GEEAF - Physical Activity Epidemiology Research Group, Universidade Federal de Pelotas, Rua Luís de Camões, 625, Pelotas, 96055630, Brazil.
BMC Public Health. 2021 Apr 9;21(1):700. doi: 10.1186/s12889-021-10719-7.
We aimed to test which life course model best described the association between leisure-time physical activity (LTPA) and multimorbidity at age 55. We analyzed data from birth to age 55 using the database from the 1958 National Child Development Survey.
Multimorbidity was considered as the presence of more than one chronic condition. LTPA was measured through questionnaires from 1965 (age 7) to 2013 (age 55), which were applied in eight different occasions. We compared the fit of a series of nested adjusted logistic regression models (representing either the critical, accumulation or sensitive period models) with a fully saturated model. Data were reported as odds ratio (OR) and 95% confidence interval (CI).

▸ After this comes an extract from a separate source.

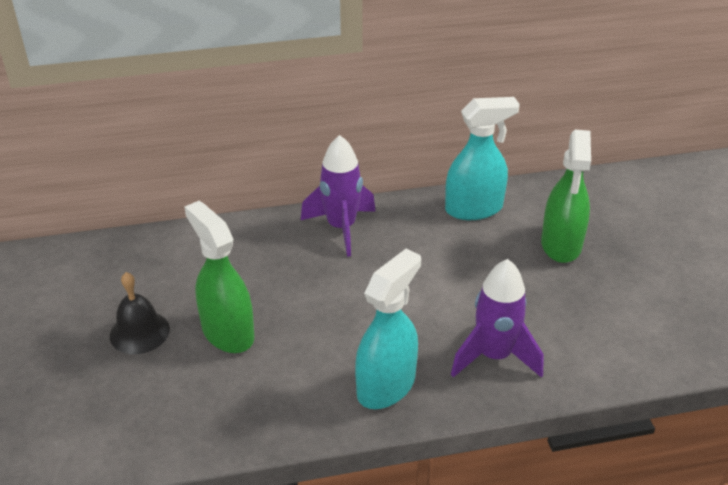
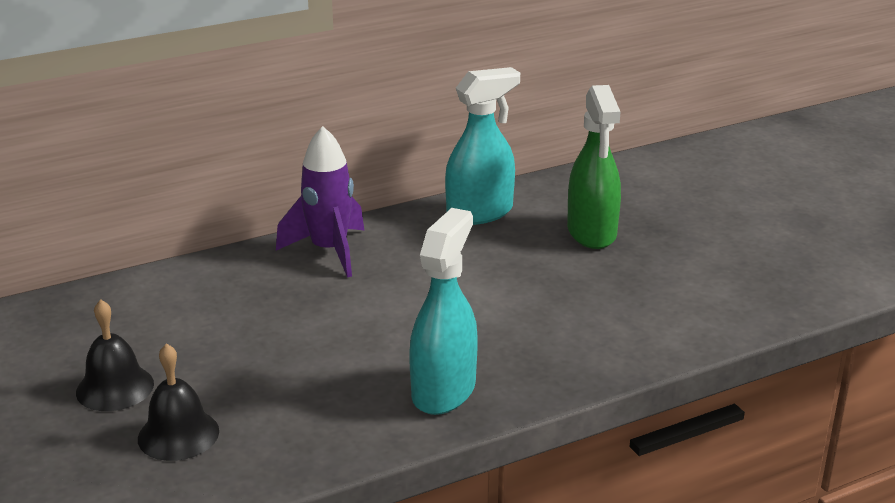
camera: 15 degrees left, 10 degrees down
green spray bottle [184,201,254,353] -> none
purple rocket [451,259,543,378] -> none
none -> black bell [138,343,219,461]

From an eligible sample of 15,613 cohort members, 9137 were interviewed in the latest sweep (58.5%). Men were more physically active than women at ages 11, 16, and 23 (p < 0.001). LTPA every day in the week was more frequent in women than men in ages 33, 42, and 50 (p < 0.001). The prevalence of multimorbidity at age 55 was 33.0% (n = 2778). The sensitive analysis revealed that LTPA during adolescence (OR: 0.83; 95% CI: 0.70, 0.98) and mid adult life (age 50 and 55; OR: 0.82; 95%CI: 0.69, 0.98) have a stronger effect on the risk for multimorbidity at age 55 considering all other life stages in the model. Also, adolescence showed a critical independent effect on the risk for multimorbidity (OR: 0.82; 95%CI: 0.70, 0.97). No difference was found between those models.
These data support the notion of a protective physical activity "legacy" at early ages of childhood against multimorbidity at older ages. We highlight the need for LTPA promotion through intervention tailored especially on schooling and older ages in order to reduce the burden of multimorbidity.
本研究旨在测试在 55 岁时,哪种生活方式模型最能描述休闲时间体力活动(LTPA)与多种疾病之间的关联。我们分析了使用 1958 年全国儿童发展调查数据库从出生到 55 岁的数据。
多种疾病被定义为存在一种以上的慢性疾病。LTPA 通过从 1965 年(7 岁)到 2013 年(55 岁)的问卷进行测量,这些问卷在 8 个不同的时间点进行了应用。我们比较了一系列嵌套调整的逻辑回归模型(代表关键期、积累期或敏感期模型)与完全饱和模型的拟合度。数据以比值比(OR)和 95%置信区间(CI)表示。
在符合条件的 15613 名队列成员中,有 9137 人在最新一轮调查中接受了访谈(58.5%)。男性在 11、16 和 23 岁时比女性更活跃(p<0.001)。在 33、42 和 50 岁时,女性每周每天进行 LTPA 的频率高于男性(p<0.001)。在 55 岁时,多种疾病的患病率为 33.0%(n=2778)。敏感分析显示,青少年时期(OR:0.83;95%CI:0.70,0.98)和中年时期(50 和 55 岁;OR:0.82;95%CI:0.69,0.98)的 LTPA 对 55 岁时的多种疾病风险有更强的影响,同时考虑到模型中的所有其他生命阶段。此外,青春期对多种疾病的风险有独立的关键影响(OR:0.82;95%CI:0.70,0.97)。这些模型之间没有差异。
这些数据支持了在儿童早期进行保护性体力活动可以预防老年时多种疾病的观点。我们强调需要通过针对学校教育和老年人群的干预措施来促进 LTPA,以减轻多种疾病的负担。